Keputusan hukum baru-baru ini juga membuat kecil kemungkinan tercapainya kesepakatan yang dinegosiasikan. Tahun lalu, Mahkamah Agung Filipina memutuskan bahwa perjanjian kerja sama tahun 2005 dengan Tiongkok dan Vietnam tidak sah karena perjanjian tersebut menyerahkan terlalu banyak kendali atas sumber daya kedaulatan Filipina kepada perusahaan asing. Di Tiongkok, keputusan tersebut dipandang sebagai “hambatan besar” bagi kesepakatan minyak dan gas di masa depan antara kedua negara, kata peneliti Ding Duo dari Institut Nasional Studi Laut Tiongkok Selatan kepada South China Morning Post.

Sejak putusan pengadilan dikeluarkan, pemerintahan Presiden Filipina Ferdinand Marcos Jr. telah mengirimkan telegram niatnya untuk memulai perizinan kegiatan eksplorasi di perairan kedaulatannya. Pada bulan Desember, Marcos mengatakan Manila ingin menyelesaikan “masalah eksplorasi” dan mulai memproduksi minyak dan gas untuk memenuhi permintaan energi dalam negeri. (Filipina sangat bergantung pada impor energi.)

READ  Status Vietnam sebagai pembangkit tenaga listrik manufaktur terguncang oleh Covid Surge

“Posisi resmi Filipina tetap bahwa wilayah ini tidak berada dalam zona konflik.
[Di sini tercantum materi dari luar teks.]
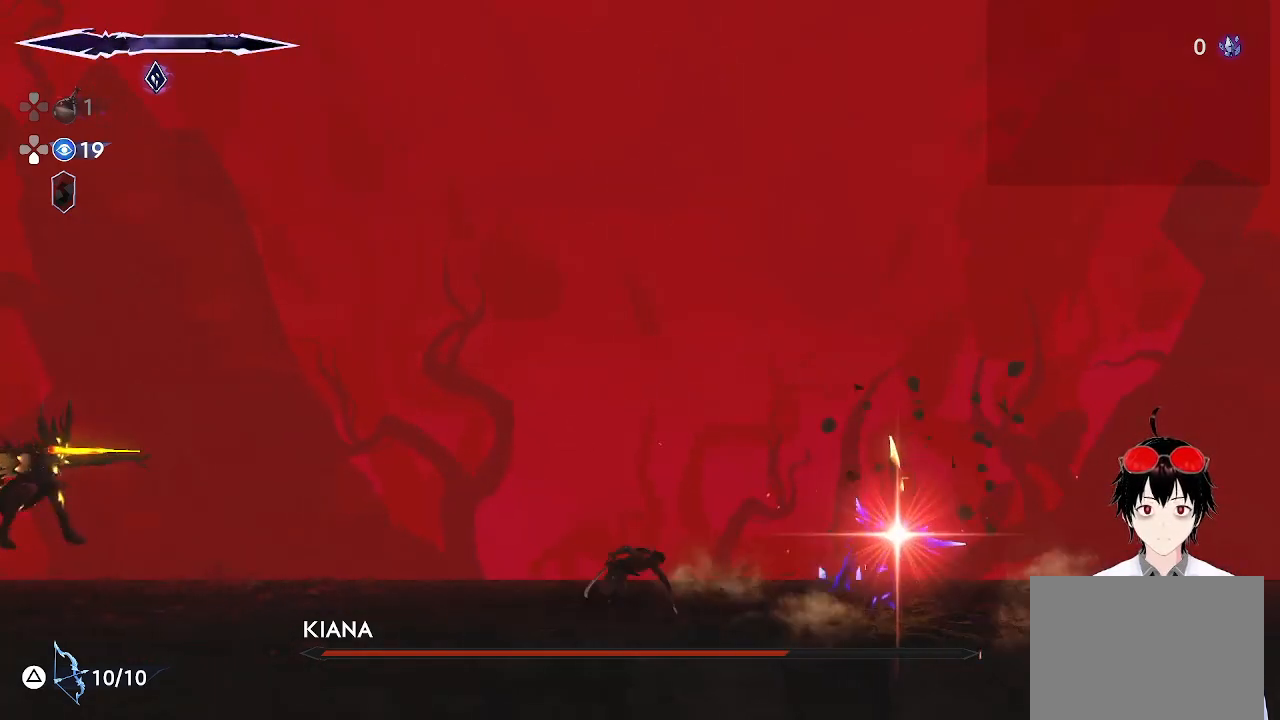
{"buttons": [], "left_stick": "center", "right_stick": "center", "events": []}
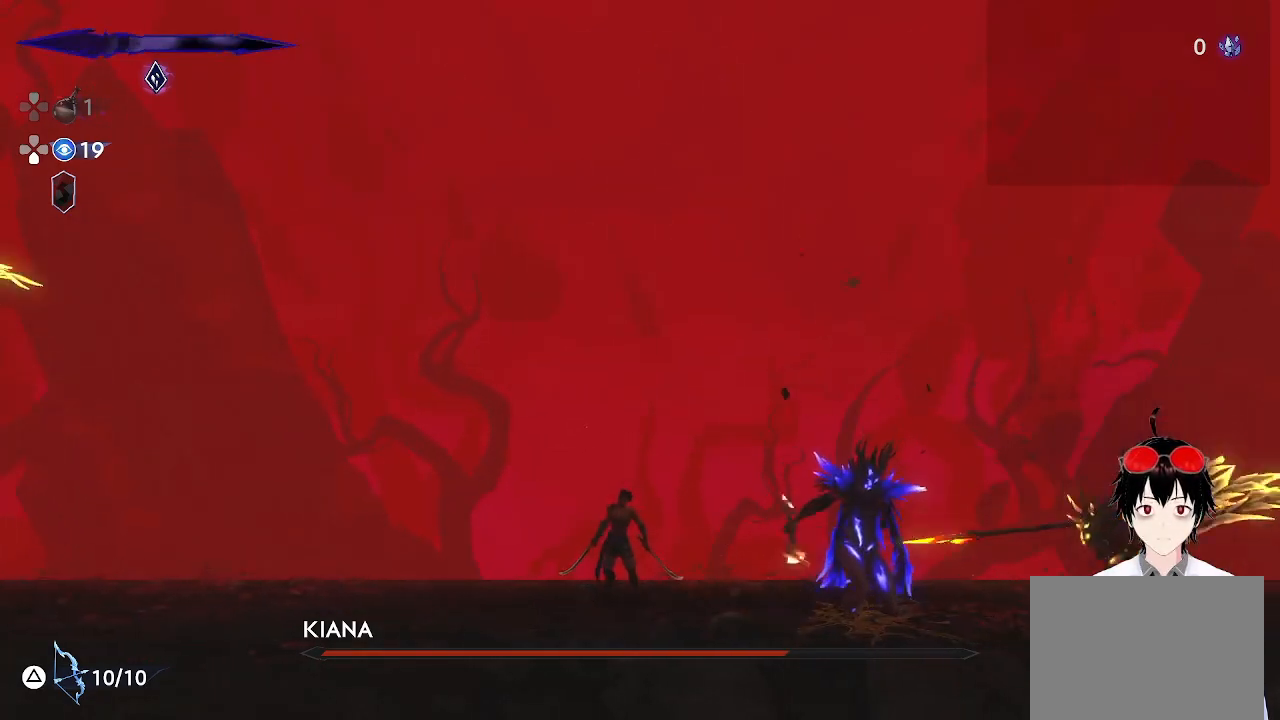
{"buttons": [], "left_stick": "center", "right_stick": "center", "events": [[33, "left_stick", "right"], [250, "L1", "down"], [300, "left_stick", "up-right"], [433, "L1", "up"], [433, "left_stick", "center"]]}
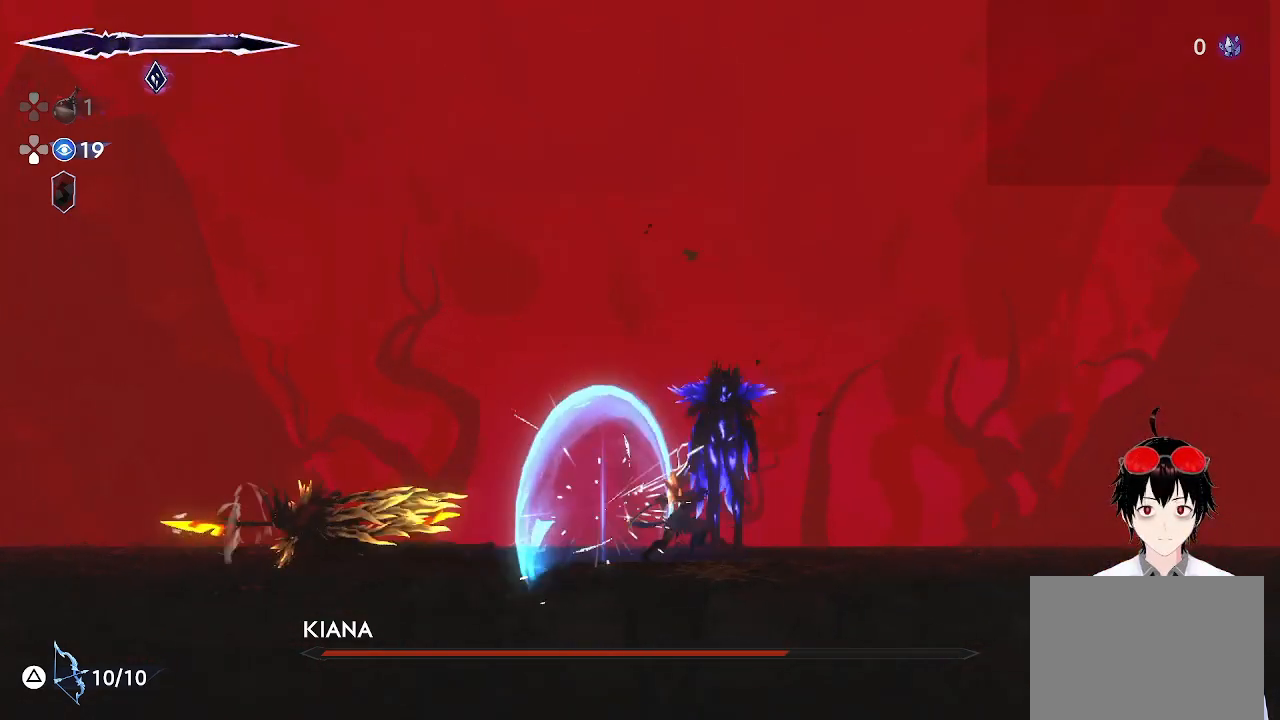
{"buttons": [], "left_stick": "center", "right_stick": "center", "events": []}
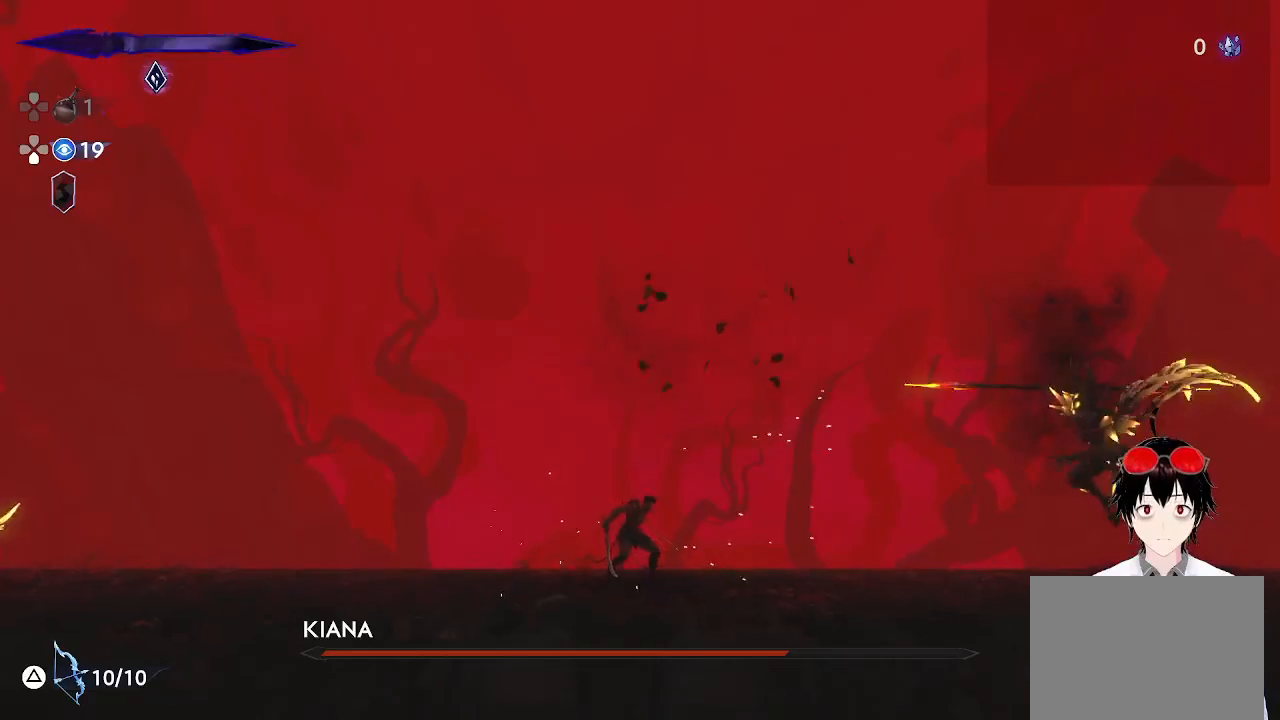
{"buttons": ["L1"], "left_stick": "right", "right_stick": "center", "events": [[233, "left_stick", "right"], [350, "L1", "down"]]}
Sangat jelas bahwa wilayah ini berada dalam zona ekonomi eksklusif kami,” kata Marcos kepada NHK pada bulan Desember. “Kami telah melakukan negosiasi.” [with China] “Selama lebih dari tiga tahun, kami hanya mencapai sedikit kemajuan.”

Minggu ini, Menteri Pertahanan Gilberto Teodoro Jr. mengatakan kepada Bloomberg bahwa program eksplorasi dan produksi adalah prioritas utama – sebagian karena Tiongkok mungkin juga memiliki ambisinya sendiri di kawasan tersebut.

“[China’s assertiveness] “Ini bisa berarti bahwa mereka benar-benar menginginkan hegemoni dan kendali penuh atas segala hal mulai dari kebebasan melintas hingga sumber daya, atau mereka ingin merangkul Filipina untuk menjadikannya satu-satunya mitra usaha patungan dalam eksplorasi atau eksploitasi sumber daya di kawasan ini,” kata Teodoro. “Saya pikir ini sangat mendesak untuk kita mulai sekarang… Peran kita sebenarnya adalah untuk mengamankan integritas teritorial dan kedaulatan Filipina.”

Program ini sebagian bergantung pada dukungan sekutu Filipina, terutama pemerintah Amerika Serikat. Pemerintahan Biden sepenuhnya mendukung klaim Filipina, baik secara diplomatis maupun militer, dan Teodoro menyatakan harapannya bahwa pemilu AS mendatang tidak akan membawa perubahan kebijakan.